Full-text corpus data


The iWeb corpus contains almost 14 billion words from more than 22 million web pages in nearly 95,000 websites. With a corpus of this size, there are bound to be some limitations and errors. The following are some of the known issues:

1. Duplicate texts / material. Hundreds of thousands of duplicate texts have been removed from the corpus are are not part of the full-text data. These were identified by looking for duplicate 11-grams (11 word sequences) across the 22 million texts. But the more difficult issue has been removing duplicate phrases, such as the phrase "If this is your first visit, be sure to check out the FAQ by clicking the link above", which occurs 565 times in a single website. The problem is where to draw the line. Phrases that occur 565 times probably ought to be removed (or indicated in some way), but what about phrases that occur just 5 or 10 times. The vast majority of these phrases where removed (and replaced with a placeholder; see list) as the texts were being processed.

2. "Choppy texts". As we were removing other duplicate phrases (such as "Copyright 2017 by Company XYZ . . . (word1) . . . .(word n)  Please contact us. . . , this sometimes produced "choppy texts"  where the duplicate phrases had been. These are not nearly as common as the duplicate phrases discussed in #1, but these fragments do exist in the full-text data.

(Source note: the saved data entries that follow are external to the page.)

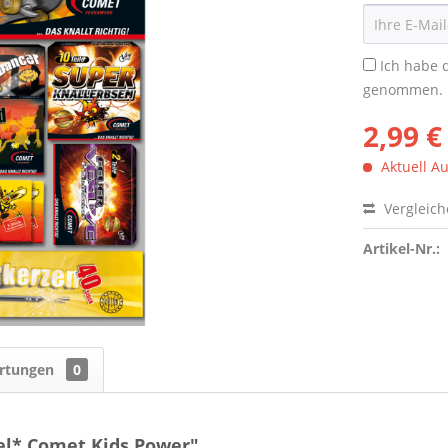
Ich habe 
genommen.
2,99 €
Aktuell Au
Vergleic
Artikel-Nr.:
rtungen
0
el* Comet Kids Power"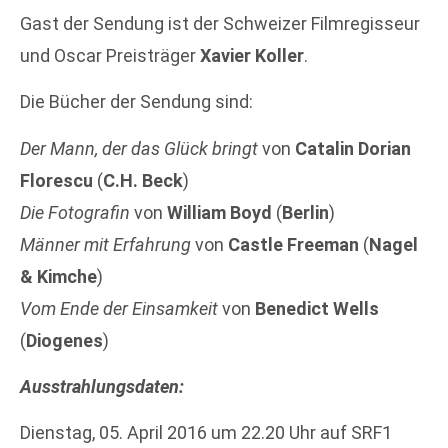
Gast der Sendung ist der Schweizer Filmregisseur
und Oscar Preisträger
Xavier Koller
.
Die Bücher der Sendung sind:
Der Mann, der das Glück bringt
von
Catalin Dorian
Florescu
(
C.H. Beck
)
Die Fotografin
von
William Boyd
(
Berlin
)
Männer mit Erfahrung
von
Castle Freeman
(
Nagel
& Kimche
)
Vom Ende der Einsamkeit
von
Benedict Wells
(
Diogenes
)
Ausstrahlungsdaten:
Dienstag, 05. April 2016 um 22.20 Uhr auf SRF1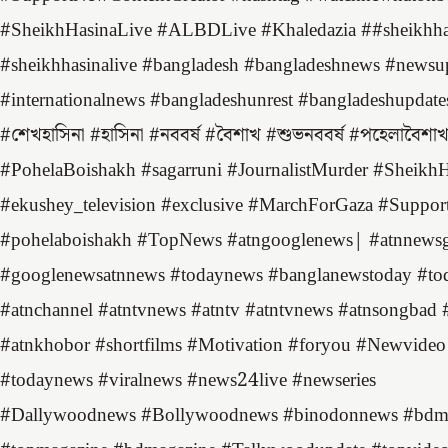
#SheikhHasinaLive #ALBDLive #Khaledazia ##sheikhha
#sheikhhasinalive #bangladesh #bangladeshnews #newsup
#internationalnews #bangladeshunrest #bangladeshupdate
#শেখহাসিনা #হাসিনা #নববর্ষ #বৈশাখ #শুভনববর্ষ #পহেলাবৈশ
#PohelaBoishakh #sagarruni #JournalistMurder #Sheik
#ekushey_television #exclusive #MarchForGaza #Suppor
#pohelaboishakh #TopNews #atngooglenews​| #atnnewsgo
#googlenewsatnnews​ #todaynews​ #banglanewstoday​ #toda
#atnchannel​ #atntvnews​ #atntv​ #atntvnews​ #atnsongbad​ 
#atnkhobor #shortfilms #Motivation #foryou #Newvid
#todaynews #viralnews #news24live #newseries
#Dallywoodnews #Bollywoodnews #binodonnews #bdmod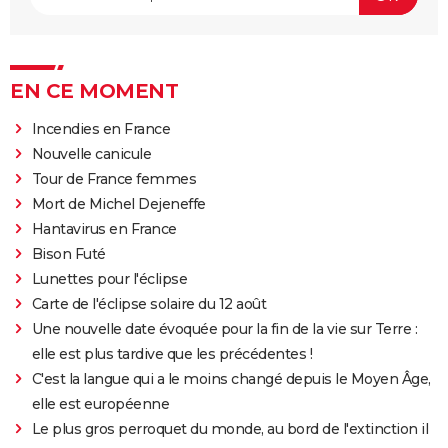
EN CE MOMENT
Incendies en France
Nouvelle canicule
Tour de France femmes
Mort de Michel Dejeneffe
Hantavirus en France
Bison Futé
Lunettes pour l'éclipse
Carte de l'éclipse solaire du 12 août
Une nouvelle date évoquée pour la fin de la vie sur Terre :
elle est plus tardive que les précédentes !
C'est la langue qui a le moins changé depuis le Moyen Âge,
elle est européenne
Le plus gros perroquet du monde, au bord de l'extinction il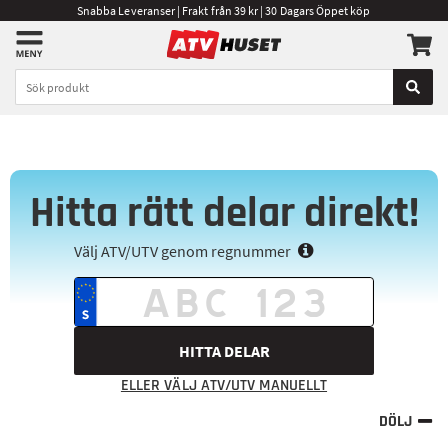
Snabba Leveranser | Frakt från 39 kr | 30 Dagars Öppet köp
Hitta rätt delar direkt!
Välj ATV/UTV genom regnummer
HITTA DELAR
ELLER VÄLJ ATV/UTV MANUELLT
DÖLJ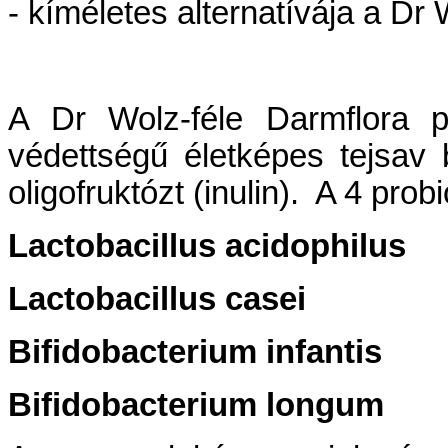
- kíméletes alternatívája a Dr
A Dr Wolz-féle Darmflora p
védettségű életképes tejsav 
oligofruktózt (inulin). A 4 probi
Lactobacillus acidophilus
Lactobacillus casei
Bifidobacterium infantis
Bifidobacterium longum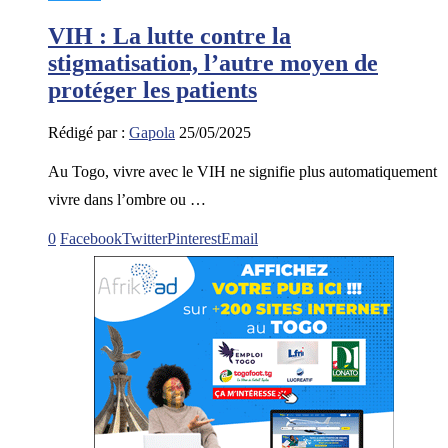
VIH : La lutte contre la
stigmatisation, l’autre moyen de
protéger les patients
Rédigé par :
Gapola
25/05/2025
Au Togo, vivre avec le VIH ne signifie plus automatiquement
vivre dans l’ombre ou …
0
Facebook
Twitter
Pinterest
Email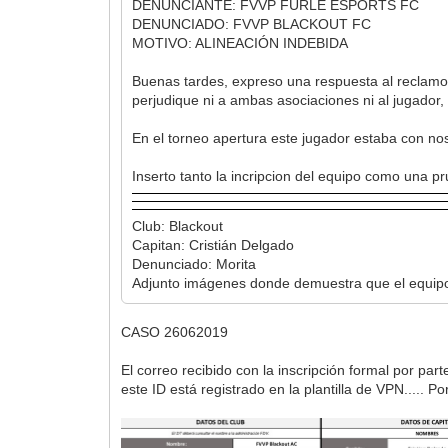
DENUNCIANTE: FVVP FURLE ESPORTS FC
DENUNCIADO: FVVP BLACKOUT FC
MOTIVO: ALINEACIÓN INDEBIDA
Buenas tardes, expreso una respuesta al reclamo
perjudique ni a ambas asociaciones ni al jugador, 
En el torneo apertura este jugador estaba con no
Inserto tanto la incripcion del equipo como una p
Club: Blackout
Capitan: Cristián Delgado
Denunciado: Morita
Adjunto imágenes donde demuestra que el equipo
CASO 26062019
El correo recibido con la inscripción formal por 
este ID está registrado en la plantilla de VPN..... 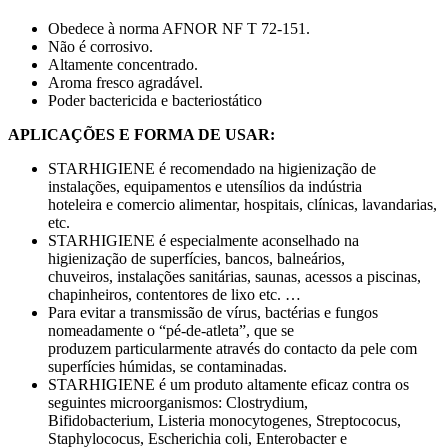
Obedece à norma AFNOR NF T 72-151.
Não é corrosivo.
Altamente concentrado.
Aroma fresco agradável.
Poder bactericida e bacteriostático
APLICAÇÕES E FORMA DE USAR:
STARHIGIENE é recomendado na higienização de
instalações, equipamentos e utensílios da indústria
hoteleira e comercio alimentar, hospitais, clínicas, lavandarias,
etc.
STARHIGIENE é especialmente aconselhado na
higienização de superfícies, bancos, balneários,
chuveiros, instalações sanitárias, saunas, acessos a piscinas,
chapinheiros, contentores de lixo etc. …
Para evitar a transmissão de vírus, bactérias e fungos
nomeadamente o “pé-de-atleta”, que se
produzem particularmente através do contacto da pele com
superfícies húmidas, se contaminadas.
STARHIGIENE é um produto altamente eficaz contra os
seguintes microorganismos: Clostrydium,
Bifidobacterium, Listeria monocytogenes, Streptococus,
Staphylococus, Escherichia coli, Enterobacter e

3. Extended ASCII characters and apostrophes. There were a wide range of text encodings for the 22 million web pages. We tried to retain all of the characters as we were processing the text, but in some cases some of the extended ASCII characters have been lost. In addition, some "curly quote" apostrophes have been lost (resulting in forms like cant instead of can't). These are a small percentage of all of the apostrophes in the original text, but some have been lost.

Again, the full-text data is very clean, but there are issues of the types discussed above. If you are developing applications that need an extremely low level of errors (e.g. just one "error" every 100,000 words or so), please take a look at the samples before purchasing the data, in order to make sure that it meets your needs.